阅读节选 ::
%%
使用 search_after 进行折叠

编辑

字段折叠可以与 search_after 参数一起使用。仅当在同一字段上进行排序和折叠时才支持使用 search_after。也不允许辅助排序。例如,我们可以对 user.id 进行折叠和排序,同时使用 search_after 翻阅结果

resp = client.search(
    index="my-index-000001",
    query={
        "match": {
            "message": "GET /search"
        }
    },
    collapse={
        "field": "user.id"
    },
    sort=[
        "user.id"
    ],
    search_after=[
        "dd5ce1ad"
    ],
)
print(resp)
const response = await client.search({
  index: "my-index-000001",
  query: {
    match: {
      message: "GET /search",
    },
  },
  collapse: {
    field: "user.id",
  },
  sort: ["user.id"],
  search_after: ["dd5ce1ad"],
});
console.log(response);
GET /my-index-000001/_search
{
  "query": {
    "match": {
      "message": "GET /search"
    }
  },
  "collapse": {
    "field": "user.id"
  },
  "sort": [ "user.id" ],
  "search_after": ["dd5ce1ad"]
}

重新评分折叠结果

编辑

您可以将字段折叠与 rescore 搜索参数一起使用。重新评分器在每个分片上对每个折叠字段排名靠前的文档运行。为了保持可靠的顺序,建议将共享相同折叠字段值的文档聚集在一个分片上。这可以通过在索引期间将折叠字段值指定为 路由键 来实现。

resp = client.index(
    index="my-index-000001",
    routing="xyz",
    document={
        "@timestamp": "2099-11-15T13:12:00",
        "message": "You know for search!",
        "user.id": "xyz"
    },
)
print(resp)
const response = await client.index({
  index: "my-index-000001",
  routing: "xyz",
  document: {
    "@timestamp": "2099-11-15T13:12:00",
    message: "You know for search!",
    "user.id": "xyz",
  },
});
console.log(response);
POST /my-index-000001/_doc?routing=xyz      
{
  "@timestamp": "2099-11-15T13:12:00",
  "message": "You know for search!",
  "user.id": "xyz"
}

使用折叠字段值 (user.id) 指定路由。

通过这样做,您保证每个折叠键只有一个最靠前的文档在全局范围内被重新评分。

以下请求在 user.id 字段上利用字段折叠,然后使用 查询重新评分器 对最靠前的组进行重新评分

resp = client.search(
    index="my-index-000001",
    query={
        "match": {
            "message": "you know for search"
        }
    },
    collapse={
        "field": "user.id"
    },
    rescore={
        "window_size": 50,
        "query": {
            "rescore_query": {
                "match_phrase": {
                    "message": "you know for search"
                }
            },
            "query_weight": 0.3,
            "rescore_query_weight": 1.4
        }
    },
)
print(resp)
%%
练习要求 ::
(A) 在关于字段折叠的节选中,请求 GET /my-index-000001/_search 的 JSON 请求体里有哪些顶层键?请全部列出。
(B) 根据关于字段折叠的节选,在什么条件下才支持使用 search_after?
(C) 请从关于字段折叠的节选最后一行之后接着写下去。

数据摘录 ::
%%
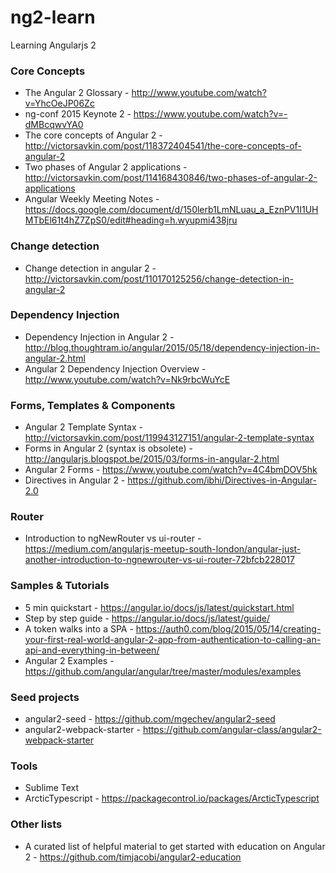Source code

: # ng2-learn
Learning Angularjs 2

### Core Concepts
* The Angular 2 Glossary - http://www.youtube.com/watch?v=YhcOeJP06Zc
* ng-conf 2015 Keynote 2 - https://www.youtube.com/watch?v=-dMBcqwvYA0
* The core concepts of Angular 2 - http://victorsavkin.com/post/118372404541/the-core-concepts-of-angular-2
* Two phases of Angular 2 applications - http://victorsavkin.com/post/114168430846/two-phases-of-angular-2-applications
* Angular Weekly Meeting Notes - https://docs.google.com/document/d/150lerb1LmNLuau_a_EznPV1I1UHMTbEl61t4hZ7ZpS0/edit#heading=h.wyupmi438jru

### Change detection
* Change detection in angular 2 - http://victorsavkin.com/post/110170125256/change-detection-in-angular-2

### Dependency Injection
* Dependency Injection in Angular 2 - http://blog.thoughtram.io/angular/2015/05/18/dependency-injection-in-angular-2.html
* Angular 2 Dependency Injection Overview - http://www.youtube.com/watch?v=Nk9rbcWuYcE

### Forms, Templates & Components
* Angular 2 Template Syntax - http://victorsavkin.com/post/119943127151/angular-2-template-syntax
* Forms in Angular 2 (syntax is obsolete) - http://angularjs.blogspot.be/2015/03/forms-in-angular-2.html
* Angular 2 Forms - https://www.youtube.com/watch?v=4C4bmDOV5hk
* Directives in Angular 2 - https://github.com/ibhi/Directives-in-Angular-2.0

### Router
* Introduction to ngNewRouter vs ui-router -  https://medium.com/angularjs-meetup-south-london/angular-just-another-introduction-to-ngnewrouter-vs-ui-router-72bfcb228017

### Samples & Tutorials
* 5 min quickstart - https://angular.io/docs/js/latest/quickstart.html
* Step by step guide - https://angular.io/docs/js/latest/guide/
* A token walks into a SPA - https://auth0.com/blog/2015/05/14/creating-your-first-real-world-angular-2-app-from-authentication-to-calling-an-api-and-everything-in-between/
* Angular 2 Examples - https://github.com/angular/angular/tree/master/modules/examples

### Seed projects
* angular2-seed - https://github.com/mgechev/angular2-seed
* angular2-webpack-starter - https://github.com/angular-class/angular2-webpack-starter

### Tools
* Sublime Text
 * Arctic​Typescript - https://packagecontrol.io/packages/ArcticTypescript
 
### Other lists
* A curated list of helpful material to get started with education on Angular 2 -  https://github.com/timjacobi/angular2-education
%%
答案 ::
(A) query、collapse、sort、search_after

(B) 仅当在同一字段上进行排序和折叠时才支持使用 search_after。

(C)
const response = await client.search({
  index: "my-index-000001",
  query: {
    match: {
      message: "you know for search",
    },
  },
  collapse: {
    field: "user.id",
  },
  rescore: {
    window_size: 50,
    query: {
      rescore_query: {
        match_phrase: {
          message: "you know for search",
        },
      },
      query_weight: 0.3,
      rescore_query_weight: 1.4,
    },
  },
});
console.log(response);
GET /my-index-000001/_search
{
  "query": {
    "match": {
      "message": "you know for search"
    }
  },
  "collapse": {
    "field": "user.id"
  },
  "rescore" : {
      "window_size" : 50,
      "query" : {
         "rescore_query" : {
            "match_phrase": {
                "message": "you know for search"
            }
         },
         "query_weight" : 0.3,
         "rescore_query_weight" : 1.4
      }
   }
}

重新评分器不应用于 inner hits

第二级折叠

编辑

还支持第二级折叠,并应用于 inner_hits

例如,以下搜索按 geo.country_name 折叠结果。在每个 geo.country_name 中,内部命中按 user.id 折叠。

第二级折叠不允许 inner_hits

resp = client.search(
    index="my-index-000001",
    query={
        "match": {
            "message": "GET /search"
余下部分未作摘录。